Document extract Block Start

Victims begin to pick up the pieces after east Alabama tornadoes

Victims begin to pick up the pieces after east Alabama tornadoes
Many homes were damaged in Jacksonville. (Wynter Byrd / Alabama NewsCenter)

Victims of the March 19 tornadoes and storms in Alabama spent the day after assessing the damage and taking the first steps in picking up the pieces.

Roofs are off buildings and homes, and some homes are gone altogether. Even houses of worship didn’t escape the fury.

Extensive damage in parts of east Alabama after March 19 storms from Alabama NewsCenter on Vimeo.

Pastor Ronny Moore stared at the empty space through the middle of West Point Baptist Church in Jacksonville that was where the sanctuary had been.

“This church is scheduled to have a 100-year celebration on May 20,” Moore said. “We’re still going to have our celebration, just not in this building.”

As others assessed their own damage, Alabama Power was checking its infrastructure as crews worked to safely restore power as quickly as possible.

Making it difficult was the amount of damage to that infrastructure. At least one distribution line was knocked down by the storm, which requires special equipment and crews to replace. Along with the thousands of trees snapped by the storms, more than 300 power poles were taken down.

Just before 4 p.m., Alabama Power said 7,800 customers were without power with 4,700 in Calhoun County, 1,200 in Cleburne County, 1,200 in Etowah County and 650 in St. Clair County. At the height of the storms, more than 24,000 customers were affected.

Document extract Block End
Recorded data Block Start

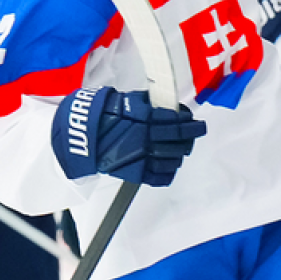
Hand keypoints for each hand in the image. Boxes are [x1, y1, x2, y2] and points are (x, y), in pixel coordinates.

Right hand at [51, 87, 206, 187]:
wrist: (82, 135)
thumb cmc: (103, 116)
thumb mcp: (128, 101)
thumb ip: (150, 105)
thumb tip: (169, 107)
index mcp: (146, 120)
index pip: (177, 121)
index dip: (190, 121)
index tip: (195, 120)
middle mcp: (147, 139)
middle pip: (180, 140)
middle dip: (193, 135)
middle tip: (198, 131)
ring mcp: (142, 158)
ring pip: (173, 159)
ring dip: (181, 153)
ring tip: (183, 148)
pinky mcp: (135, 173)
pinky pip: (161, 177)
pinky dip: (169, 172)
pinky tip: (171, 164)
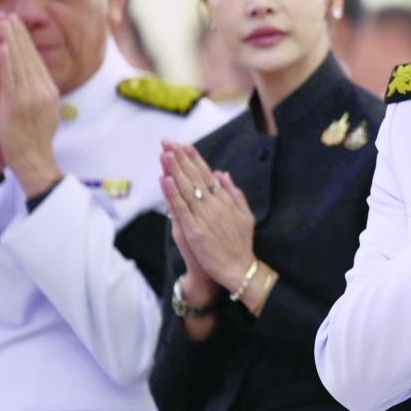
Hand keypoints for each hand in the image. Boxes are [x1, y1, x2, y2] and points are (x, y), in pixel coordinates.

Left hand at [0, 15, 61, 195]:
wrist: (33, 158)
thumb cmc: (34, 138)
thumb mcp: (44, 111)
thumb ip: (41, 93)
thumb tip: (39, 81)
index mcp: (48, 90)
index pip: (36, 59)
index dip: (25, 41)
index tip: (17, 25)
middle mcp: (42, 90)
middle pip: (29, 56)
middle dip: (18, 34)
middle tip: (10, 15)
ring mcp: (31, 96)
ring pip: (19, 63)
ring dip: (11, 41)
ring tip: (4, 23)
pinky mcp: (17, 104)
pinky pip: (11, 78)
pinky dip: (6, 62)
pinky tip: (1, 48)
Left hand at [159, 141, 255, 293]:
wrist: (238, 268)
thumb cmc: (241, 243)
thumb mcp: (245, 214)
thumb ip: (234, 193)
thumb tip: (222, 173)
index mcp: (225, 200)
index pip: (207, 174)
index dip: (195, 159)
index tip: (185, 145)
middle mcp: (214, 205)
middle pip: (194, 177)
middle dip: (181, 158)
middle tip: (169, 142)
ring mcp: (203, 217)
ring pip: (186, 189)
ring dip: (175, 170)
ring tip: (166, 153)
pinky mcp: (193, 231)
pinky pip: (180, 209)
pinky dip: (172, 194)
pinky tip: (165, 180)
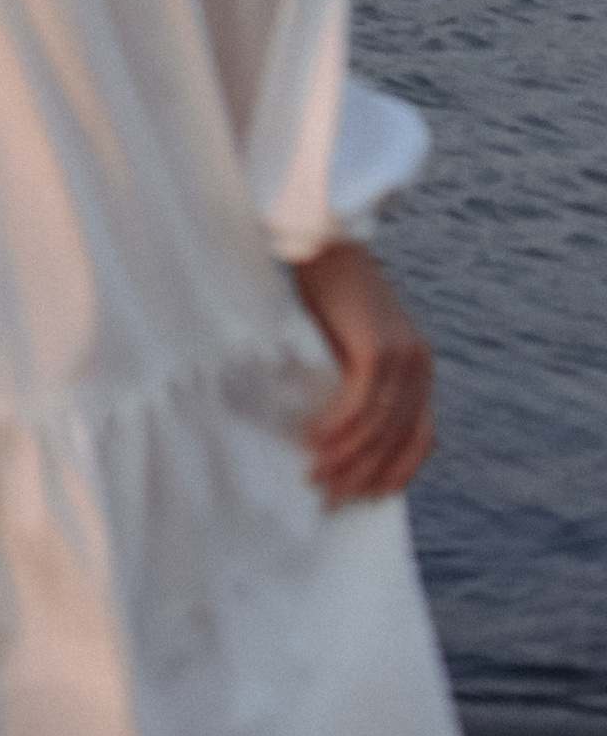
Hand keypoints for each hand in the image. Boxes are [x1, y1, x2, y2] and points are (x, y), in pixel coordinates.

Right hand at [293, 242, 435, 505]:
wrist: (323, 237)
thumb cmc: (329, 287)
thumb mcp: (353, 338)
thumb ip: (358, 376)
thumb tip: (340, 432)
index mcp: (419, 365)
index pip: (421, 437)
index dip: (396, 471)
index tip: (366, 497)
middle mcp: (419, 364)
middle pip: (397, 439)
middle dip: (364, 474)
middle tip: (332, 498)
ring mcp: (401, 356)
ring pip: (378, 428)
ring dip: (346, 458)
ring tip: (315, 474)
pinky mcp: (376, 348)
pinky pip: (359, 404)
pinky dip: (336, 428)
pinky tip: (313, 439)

Recorded data Block End

Can you restate the part of the east Alabama tornado article starting at "Extensive damage in" and ending at "were taken down.", with "sanctuary" swapped out for "worship hall"?

Extensive damage in parts of east Alabama after March 19 storms from Alabama NewsCenter on Vimeo.

Pastor Ronny Moore stared at the empty space through the middle of West Point Baptist Church in Jacksonville that was where the worship hall had been.

“This church is scheduled to have a 100-year celebration on May 20,” Moore said. “We’re still going to have our celebration, just not in this building.”

As others assessed their own damage, Alabama Power was checking its infrastructure as crews worked to safely restore power as quickly as possible.

Making it difficult was the amount of damage to that infrastructure. At least one distribution line was knocked down by the storm, which requires special equipment and crews to replace. Along with the thousands of trees snapped by the storms, more than 300 power poles were taken down.